Из напиравшей толпы, ходко ворочая плечами, вынырнул Никита Казаркин. Он избочился и что-то шепнул на ухо отцу. Назарьев-старший скрипнул зубами, судорожно кривя рот, поглядел на заплаканную меньшую дочь Пелагею, что, пугливо вздрагивая, жалась к матери, лихо крутнулся на каблуках, выбросил вперед руку, крикнул:

— Отдавай младшую!

Стихли все враз. Пелагея тесней прижалась к матери, закрыла лицо платком.

— Сват, как же, годами не вышла… — взмолился хозяин.

— А мне как? Как мне, говорю, быть? Весь род опоганить? Не знаешь ты нас! Да я тебя, отца такого… живьем…

— Не знаю… как атаман, — всхлипнул хозяин и обхватил голову руками.

— К атаману!

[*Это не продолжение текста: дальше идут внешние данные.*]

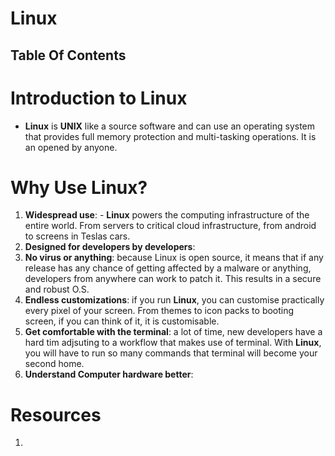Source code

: # Linux

## Table Of Contents

# Introduction to Linux

- **Linux** is **UNIX** like a source software and can use an operating system that provides full memory protection and multi-tasking operations. It is an opened by anyone.

# Why Use Linux?

1. **Widespread use**: - **Linux** powers the computing infrastructure of the entire world. From servers to critical cloud infrastructure, from android to screens in Teslas cars.
2. **Designed for developers by developers**:
3. **No virus or anything**: because Linux is open source, it means that if any release has any chance of getting affected by a malware or anything, developers from anywhere can work to patch it. This results in a secure and robust O.S.
4. **Endless customizations**: if you run **Linux**, you can customise practically every pixel of your screen. From themes to icon packs to booting screen, if you can think of it, it is customisable.
5. **Get comfortable with the terminal**: a lot of time, new developers have a hard tim adjsuting to a workflow that makes use of terminal. With **Linux**, you will have to run so many commands that terminal will become your second home.
6. **Understand Computer hardware better**:

# Resources
1. []()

Живо! — скомандовал Назарьев. — Дружка! Четверть самогону! Гости! З-заходи-ите!

Отец не глядел на сына, ни о чем его не спрашивал, будто забыл о нем.

Игнат исподлобья глядел на Пелагею. Слыхал про нее от сестры, но не видал раньше. Женой станет? Неужели? Как же, батя?.. Он глядел на опухшую от слез Пелагею и лелеял надежду, что откажет атаман, — не должна власть допустить такое. А гости, гремя стульями и табуретками, рассаживались за длинным столом в зале, раздергивали занавески, сгребали с подоконников цветочные горшки. В комнатах становилось светлей.

— Никитушка-агнец посоветовал, — услышал за спиной Игнат.

— Взаправду говорят, чужую беду — руками разведу…

— Уладчивый человек.

Не устоял атаман Шутов под напором богатого и делового Назарьева, да и предвидел старик, что недолго уж ему атаманить на хуторе. В Петрограде и Москве бунтует рабочий люд, на Донщину докатываются дурные вести. Временное правительство, должно быть, до поры до времени. Опрокинул стакан жгучего самогону, хрустнул огурцом, сказал: «Гуляйте!»

С шумом, гулко топоча каблуками, ворвались во флигель отец и дружка. «Неужели им все одно, какая невеста будет сидеть за столом? — дивился Игнат. — Вот как — садятся, подвигают тарелки, будто ничего вовсе не случилось. Про погоду говорят, про зябь…»

Игнат растерянно глядел на свадебный стол, на котором ощетинилась клешнями горка красных раков, возвышались четверти мутного самогона, розовели круглые пасти тарелок со взваром, поблескивали жиром противни с холодцом.

— А когда же венчаться? — спросил дед Назарьев.

— Успеется, — отмахнулся Гаврила. — Ты садись за стол.

Отец Игната всех рассаживал, поторапливался, как, бывало, на базаре он торопился выгодно продать или купить нужную вещь.

— Не венчанные — не будут жить, — сказал хриплый женский голос в толпе. — Господь их разведет.